Putting local debt in perspective is ‘Local Government Financing Growing Increasingly Precarious’ by Eve Cary of Brookings and focuses on local government financing vehicles (LGFVs). After a thorough review of LGFVs and their abuses, Ms. Cary gets to the core problems and dangers:
Additionally, surveys by the central bank and the CBRC found that bank loans by the end of 2009 accounted for 240 percent of local government revenue. Of local government debt, debt from LGFVs was 4.97 trillion yuan ($787 billion), or 46.4 percent of the total. The danger with this is that LGFVs have a number of systemic problems. According to a November 2011 report by the National Audit Office of China, these problems include the following:
· Funds were invested “in projects that are energy-intensive, highly polluting and with excessive production capacities or with low productivity, or in overlapping projects;”
· The funds were “devoid of standardized management” and “their profit-yielding capabilities [were] weak;”
· 1,033 of the companies were guilty of “false-financing, the registered capital [not being paid in], [and] illegal provision of funds and withdrawing them by local governments and departments, involving a sum of 244.15 billion yuan [$38.7 billion]” [3].
Additionally, the audit found 73.2 billion yuan ($11.6 billion) of loans with improper collateral, 131.98 billion yuan ($20.9 billion) of funds not used in a “timely manner” and 46.5 billion yuan ($7.4 billion) of illegal funding guarantees (Wall Street Journal, January 4).
There are inherent characteristics of LGFVs that have made them dangerous to China’s economic system, including their credit worthiness. Banking analyst Michael Werner notes there is a mismatch between the duration of the liabilities and the return on investment, since the funds are being used for long-term infrastructure projects: “If you’re building a railroad or a highway, it takes several years and you’re not going to get direct revenues” (Bloomberg, December 18, 2011). Additionally, the asset backbone of many LGFVs is land. The Audit Office found that at the end of 2010, “the debt balances whose sources of repayment were revenues from land sales ran to 2.547351 trillion yuan ($403 billion), covering 12 provincial, 307 municipal and 1,131 county governments” [4].
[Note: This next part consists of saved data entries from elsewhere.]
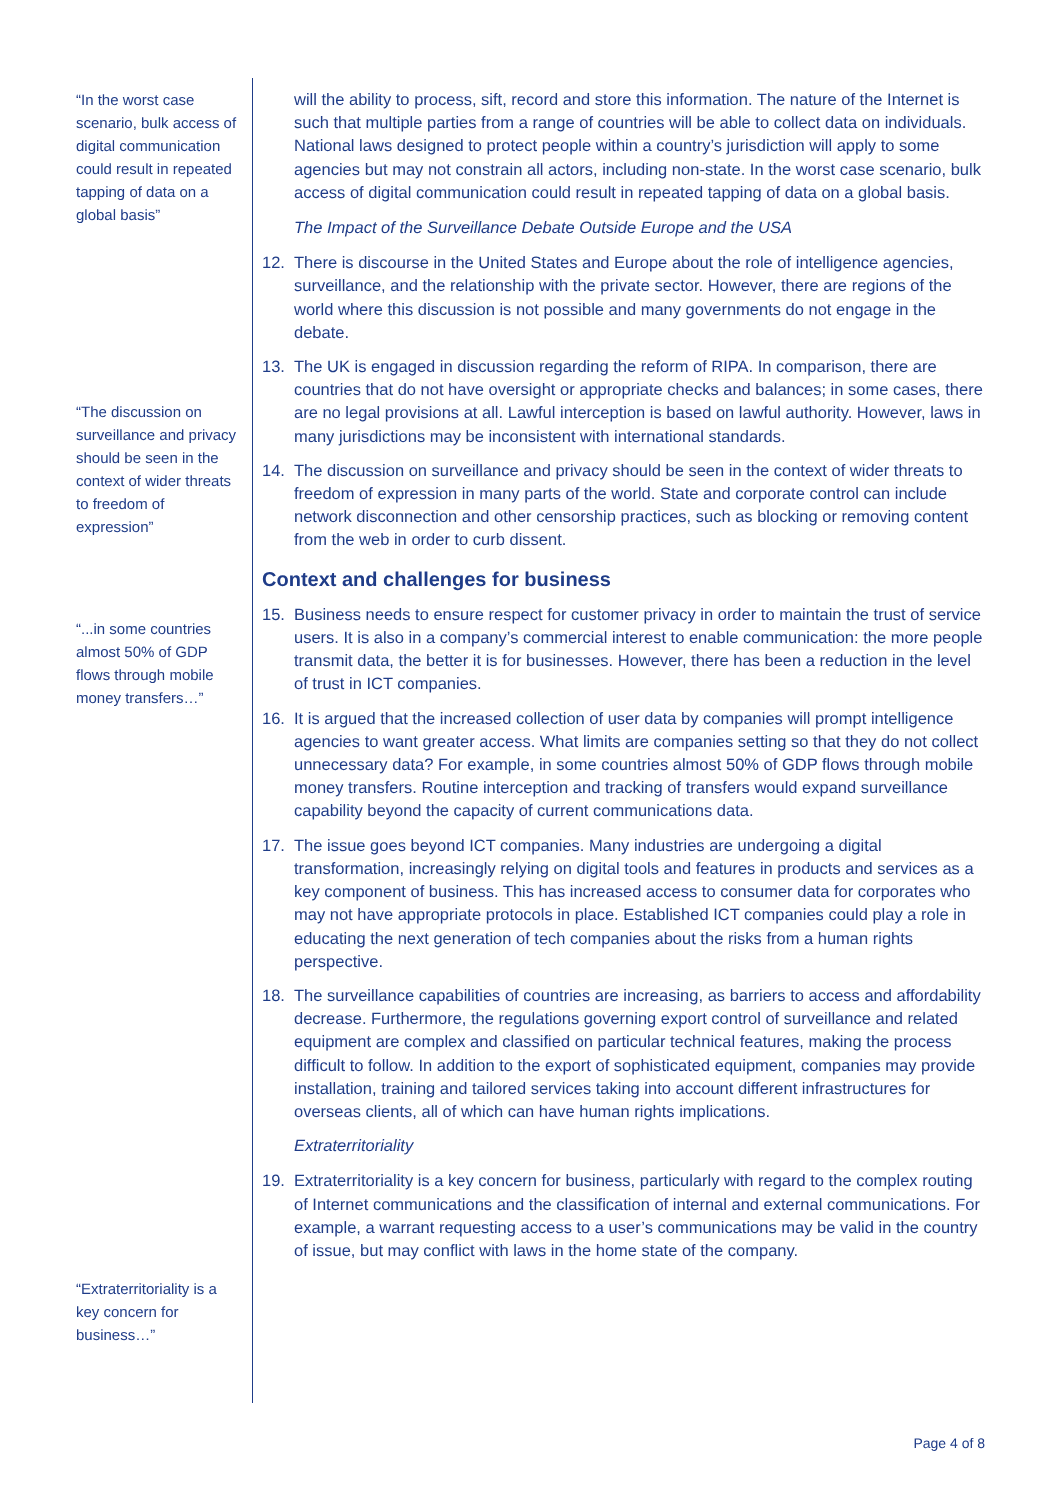“In the worst case scenario, bulk access of digital communication could result in repeated tapping of data on a global basis”
“The discussion on surveillance and privacy should be seen in the context of wider threats to freedom of expression”
“...in some countries almost 50% of GDP flows through mobile money transfers…”
“Extraterritoriality is a key concern for business…”
will the ability to process, sift, record and store this information. The nature of the Internet is such that multiple parties from a range of countries will be able to collect data on individuals. National laws designed to protect people within a country’s jurisdiction will apply to some agencies but may not constrain all actors, including non-state. In the worst case scenario, bulk access of digital communication could result in repeated tapping of data on a global basis.
The Impact of the Surveillance Debate Outside Europe and the USA
12. There is discourse in the United States and Europe about the role of intelligence agencies, surveillance, and the relationship with the private sector. However, there are regions of the world where this discussion is not possible and many governments do not engage in the debate.
13. The UK is engaged in discussion regarding the reform of RIPA. In comparison, there are countries that do not have oversight or appropriate checks and balances; in some cases, there are no legal provisions at all. Lawful interception is based on lawful authority. However, laws in many jurisdictions may be inconsistent with international standards.
14. The discussion on surveillance and privacy should be seen in the context of wider threats to freedom of expression in many parts of the world. State and corporate control can include network disconnection and other censorship practices, such as blocking or removing content from the web in order to curb dissent.
Context and challenges for business
15. Business needs to ensure respect for customer privacy in order to maintain the trust of service users. It is also in a company’s commercial interest to enable communication: the more people transmit data, the better it is for businesses. However, there has been a reduction in the level of trust in ICT companies.
16. It is argued that the increased collection of user data by companies will prompt intelligence agencies to want greater access. What limits are companies setting so that they do not collect unnecessary data? For example, in some countries almost 50% of GDP flows through mobile money transfers. Routine interception and tracking of transfers would expand surveillance capability beyond the capacity of current communications data.
17. The issue goes beyond ICT companies. Many industries are undergoing a digital transformation, increasingly relying on digital tools and features in products and services as a key component of business. This has increased access to consumer data for corporates who may not have appropriate protocols in place. Established ICT companies could play a role in educating the next generation of tech companies about the risks from a human rights perspective.
18. The surveillance capabilities of countries are increasing, as barriers to access and affordability decrease. Furthermore, the regulations governing export control of surveillance and related equipment are complex and classified on particular technical features, making the process difficult to follow. In addition to the export of sophisticated equipment, companies may provide installation, training and tailored services taking into account different infrastructures for overseas clients, all of which can have human rights implications.
Extraterritoriality
19. Extraterritoriality is a key concern for business, particularly with regard to the complex routing of Internet communications and the classification of internal and external communications. For example, a warrant requesting access to a user’s communications may be valid in the country of issue, but may conflict with laws in the home state of the company.
Page 4 of 8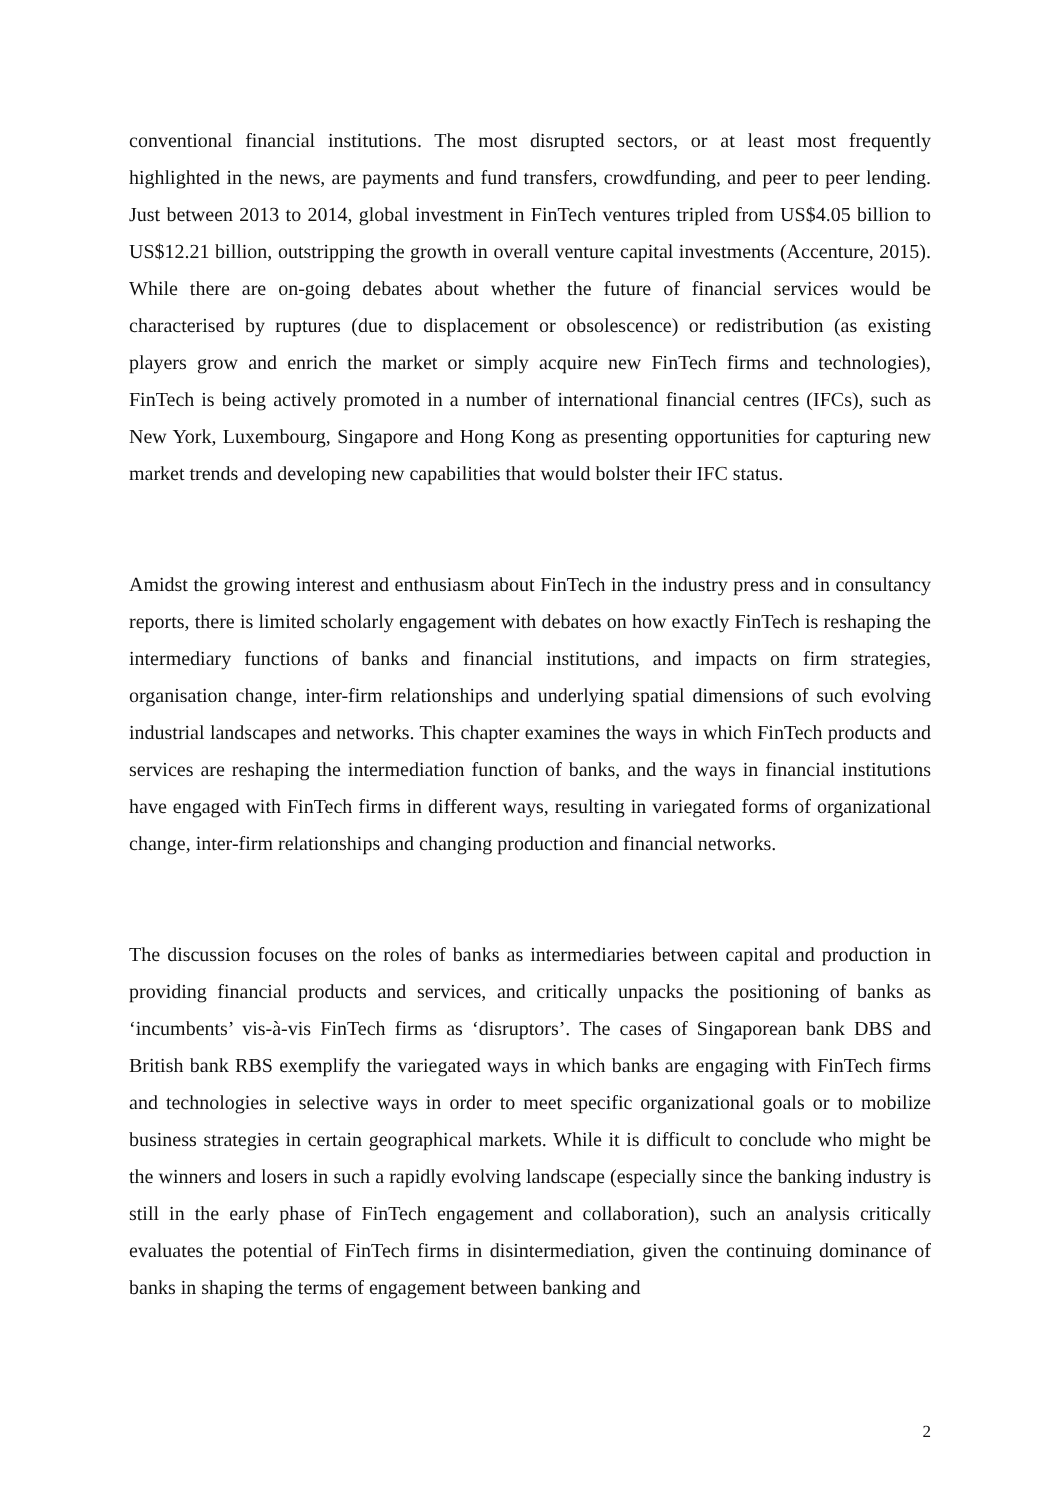conventional financial institutions. The most disrupted sectors, or at least most frequently highlighted in the news, are payments and fund transfers, crowdfunding, and peer to peer lending. Just between 2013 to 2014, global investment in FinTech ventures tripled from US$4.05 billion to US$12.21 billion, outstripping the growth in overall venture capital investments (Accenture, 2015). While there are on-going debates about whether the future of financial services would be characterised by ruptures (due to displacement or obsolescence) or redistribution (as existing players grow and enrich the market or simply acquire new FinTech firms and technologies), FinTech is being actively promoted in a number of international financial centres (IFCs), such as New York, Luxembourg, Singapore and Hong Kong as presenting opportunities for capturing new market trends and developing new capabilities that would bolster their IFC status.
Amidst the growing interest and enthusiasm about FinTech in the industry press and in consultancy reports, there is limited scholarly engagement with debates on how exactly FinTech is reshaping the intermediary functions of banks and financial institutions, and impacts on firm strategies, organisation change, inter-firm relationships and underlying spatial dimensions of such evolving industrial landscapes and networks. This chapter examines the ways in which FinTech products and services are reshaping the intermediation function of banks, and the ways in financial institutions have engaged with FinTech firms in different ways, resulting in variegated forms of organizational change, inter-firm relationships and changing production and financial networks.
The discussion focuses on the roles of banks as intermediaries between capital and production in providing financial products and services, and critically unpacks the positioning of banks as ‘incumbents’ vis-à-vis FinTech firms as ‘disruptors’. The cases of Singaporean bank DBS and British bank RBS exemplify the variegated ways in which banks are engaging with FinTech firms and technologies in selective ways in order to meet specific organizational goals or to mobilize business strategies in certain geographical markets. While it is difficult to conclude who might be the winners and losers in such a rapidly evolving landscape (especially since the banking industry is still in the early phase of FinTech engagement and collaboration), such an analysis critically evaluates the potential of FinTech firms in disintermediation, given the continuing dominance of banks in shaping the terms of engagement between banking and
2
Because of these and other problems, such as the impact on banks, Ms. Cary predicts:
The needs of local governments mean that the future will depend on the development of alternate sources of income for local governments. There have been concrete steps toward this goal.
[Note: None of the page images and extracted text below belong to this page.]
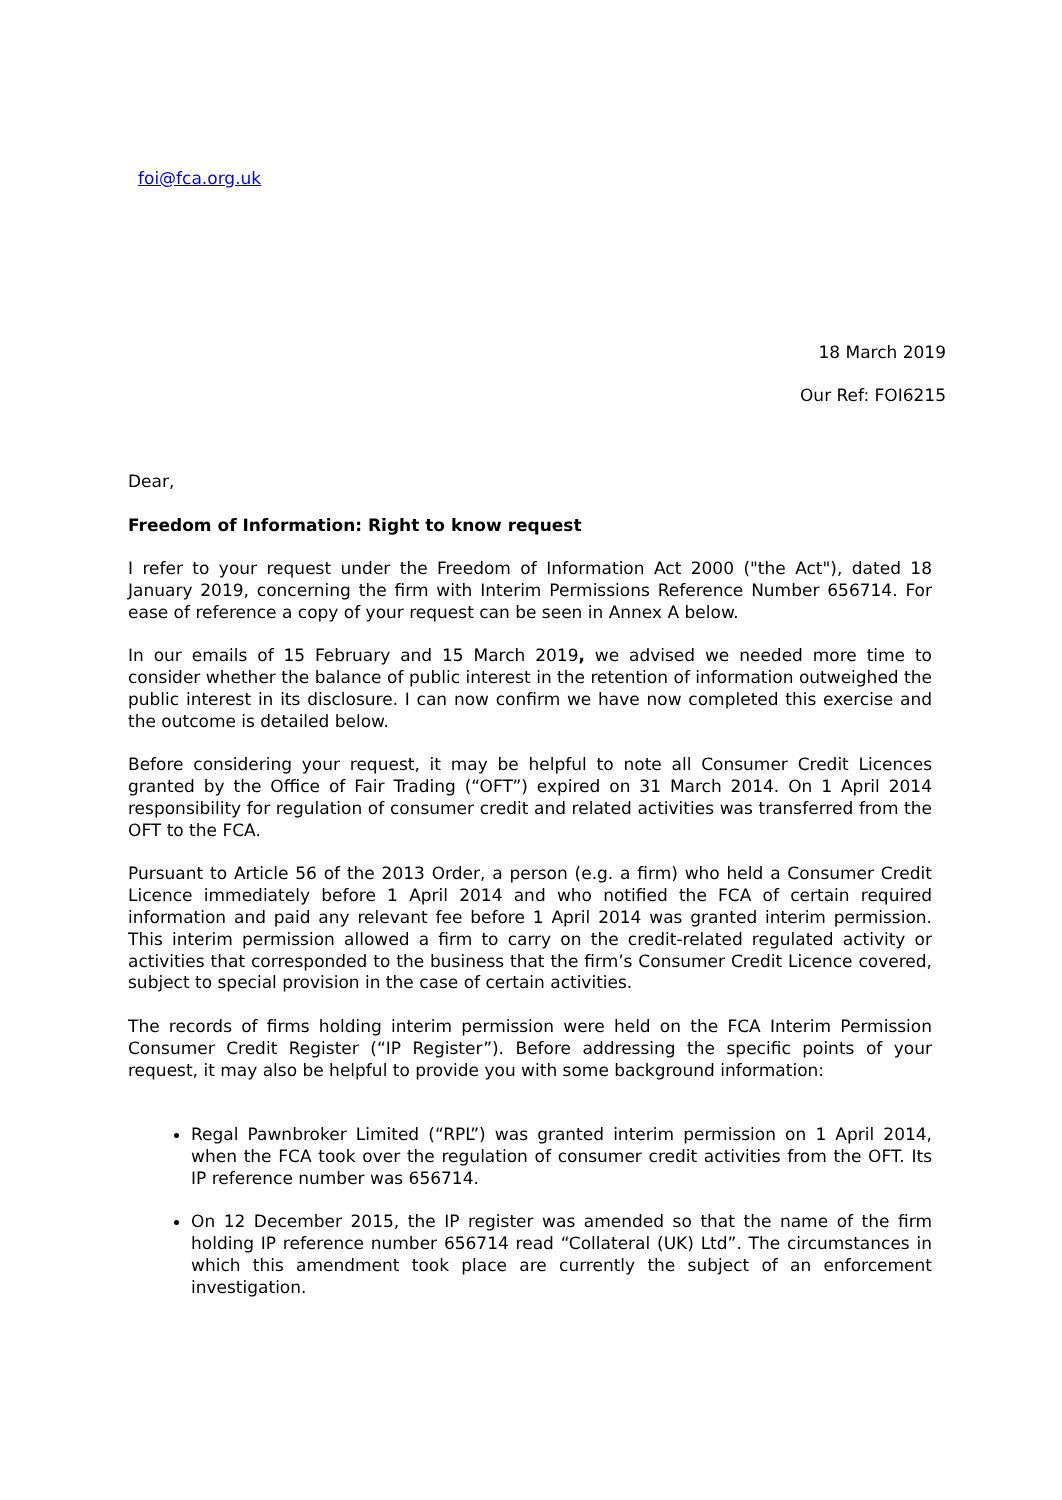foi@fca.org.uk
18 March 2019
Our Ref: FOI6215
Dear,
Freedom of Information: Right to know request
I refer to your request under the Freedom of Information Act 2000 ("the Act"), dated 18 January 2019, concerning the firm with Interim Permissions Reference Number 656714. For ease of reference a copy of your request can be seen in Annex A below.
In our emails of 15 February and 15 March 2019, we advised we needed more time to consider whether the balance of public interest in the retention of information outweighed the public interest in its disclosure. I can now confirm we have now completed this exercise and the outcome is detailed below.
Before considering your request, it may be helpful to note all Consumer Credit Licences granted by the Office of Fair Trading (“OFT”) expired on 31 March 2014. On 1 April 2014 responsibility for regulation of consumer credit and related activities was transferred from the OFT to the FCA.
Pursuant to Article 56 of the 2013 Order, a person (e.g. a firm) who held a Consumer Credit Licence immediately before 1 April 2014 and who notified the FCA of certain required information and paid any relevant fee before 1 April 2014 was granted interim permission. This interim permission allowed a firm to carry on the credit-related regulated activity or activities that corresponded to the business that the firm’s Consumer Credit Licence covered, subject to special provision in the case of certain activities.
The records of firms holding interim permission were held on the FCA Interim Permission Consumer Credit Register (“IP Register”). Before addressing the specific points of your request, it may also be helpful to provide you with some background information:
Regal Pawnbroker Limited (“RPL”) was granted interim permission on 1 April 2014, when the FCA took over the regulation of consumer credit activities from the OFT. Its IP reference number was 656714.
On 12 December 2015, the IP register was amended so that the name of the firm holding IP reference number 656714 read “Collateral (UK) Ltd”. The circumstances in which this amendment took place are currently the subject of an enforcement investigation.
First, in October 2011, the Ministry of Finance launched a trial bond program, which allowed the cities of Shanghai and Shenzhen as well as the provinces of Zhejiang and Guangdong to issue municipal bonds.
Second, a trial property tax was launched in Shanghai and Chongqing in January 2011 (“China’s New Property Tax: Toward a Stable Financial Future for Local Government?” China Brief, March 2).
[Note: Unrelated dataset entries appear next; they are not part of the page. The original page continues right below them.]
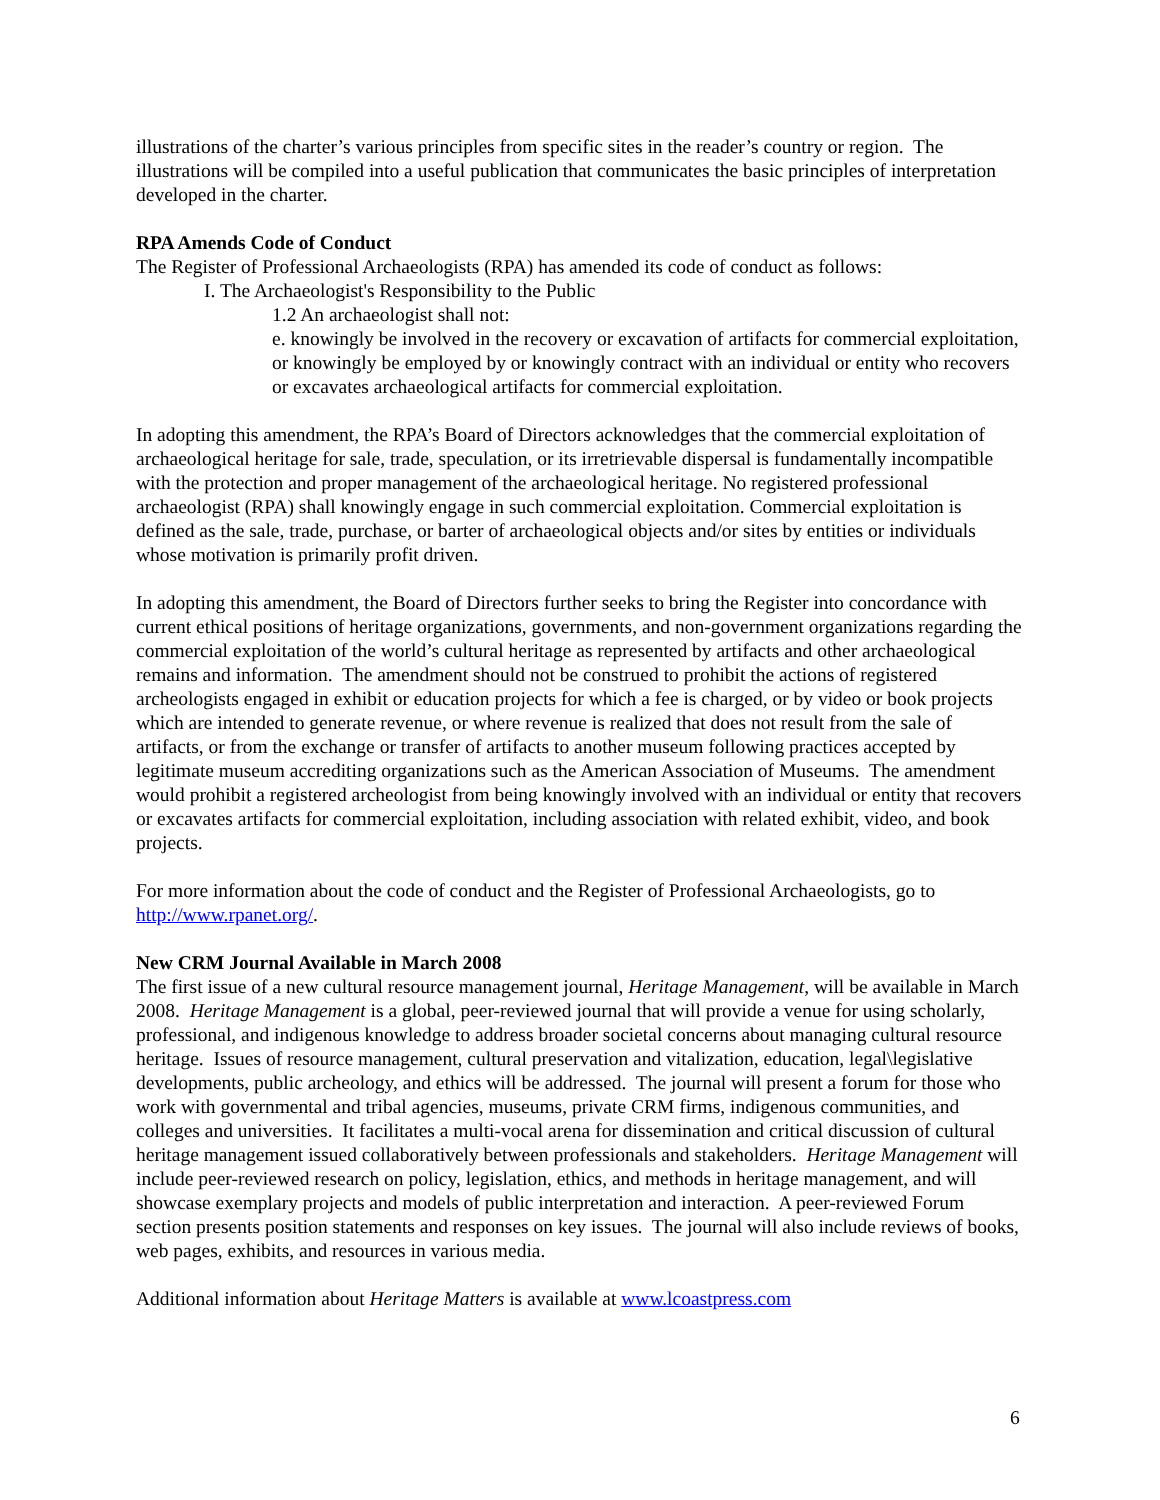illustrations of the charter’s various principles from specific sites in the reader’s country or region. The illustrations will be compiled into a useful publication that communicates the basic principles of interpretation developed in the charter.
RPA Amends Code of Conduct
The Register of Professional Archaeologists (RPA) has amended its code of conduct as follows:
I. The Archaeologist's Responsibility to the Public
1.2 An archaeologist shall not:
e. knowingly be involved in the recovery or excavation of artifacts for commercial exploitation, or knowingly be employed by or knowingly contract with an individual or entity who recovers or excavates archaeological artifacts for commercial exploitation.
In adopting this amendment, the RPA’s Board of Directors acknowledges that the commercial exploitation of archaeological heritage for sale, trade, speculation, or its irretrievable dispersal is fundamentally incompatible with the protection and proper management of the archaeological heritage. No registered professional archaeologist (RPA) shall knowingly engage in such commercial exploitation. Commercial exploitation is defined as the sale, trade, purchase, or barter of archaeological objects and/or sites by entities or individuals whose motivation is primarily profit driven.
In adopting this amendment, the Board of Directors further seeks to bring the Register into concordance with current ethical positions of heritage organizations, governments, and non-government organizations regarding the commercial exploitation of the world’s cultural heritage as represented by artifacts and other archaeological remains and information. The amendment should not be construed to prohibit the actions of registered archeologists engaged in exhibit or education projects for which a fee is charged, or by video or book projects which are intended to generate revenue, or where revenue is realized that does not result from the sale of artifacts, or from the exchange or transfer of artifacts to another museum following practices accepted by legitimate museum accrediting organizations such as the American Association of Museums. The amendment would prohibit a registered archeologist from being knowingly involved with an individual or entity that recovers or excavates artifacts for commercial exploitation, including association with related exhibit, video, and book projects.
For more information about the code of conduct and the Register of Professional Archaeologists, go to http://www.rpanet.org/.
New CRM Journal Available in March 2008
The first issue of a new cultural resource management journal, Heritage Management, will be available in March 2008. Heritage Management is a global, peer-reviewed journal that will provide a venue for using scholarly, professional, and indigenous knowledge to address broader societal concerns about managing cultural resource heritage. Issues of resource management, cultural preservation and vitalization, education, legal\legislative developments, public archeology, and ethics will be addressed. The journal will present a forum for those who work with governmental and tribal agencies, museums, private CRM firms, indigenous communities, and colleges and universities. It facilitates a multi-vocal arena for dissemination and critical discussion of cultural heritage management issued collaboratively between professionals and stakeholders. Heritage Management will include peer-reviewed research on policy, legislation, ethics, and methods in heritage management, and will showcase exemplary projects and models of public interpretation and interaction. A peer-reviewed Forum section presents position statements and responses on key issues. The journal will also include reviews of books, web pages, exhibits, and resources in various media.
Additional information about Heritage Matters is available at www.lcoastpress.com
6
Though these programs face tremendous implementation hurdles, there has been talk of expanding them to additional cities and provinces, suggesting Beijing believes they have promise. These programs will help fill the revenue needs of local governments, hopefully transitioning them to more sustainable forms of income that would make them less reliant on risky financing schemes like LGFVs. [paragraphs added]
Should these proposals be successfully rolled out, the second will add local tax revenue–good; the first, bonds, will in the end, add sustainable debt upon unsustainable debt–fair. For local governments to be actually ‘sustainable’ more is needed: an overhaul of Central-local political structure (something that has been argued about for more than a 1000 years) and newcriteria for promoting local officials (less emphasis on GDP growth at all costs, including unsustainable debt), to name two. And these two and others like them are far tougher to implement than municipal bonds or new taxes.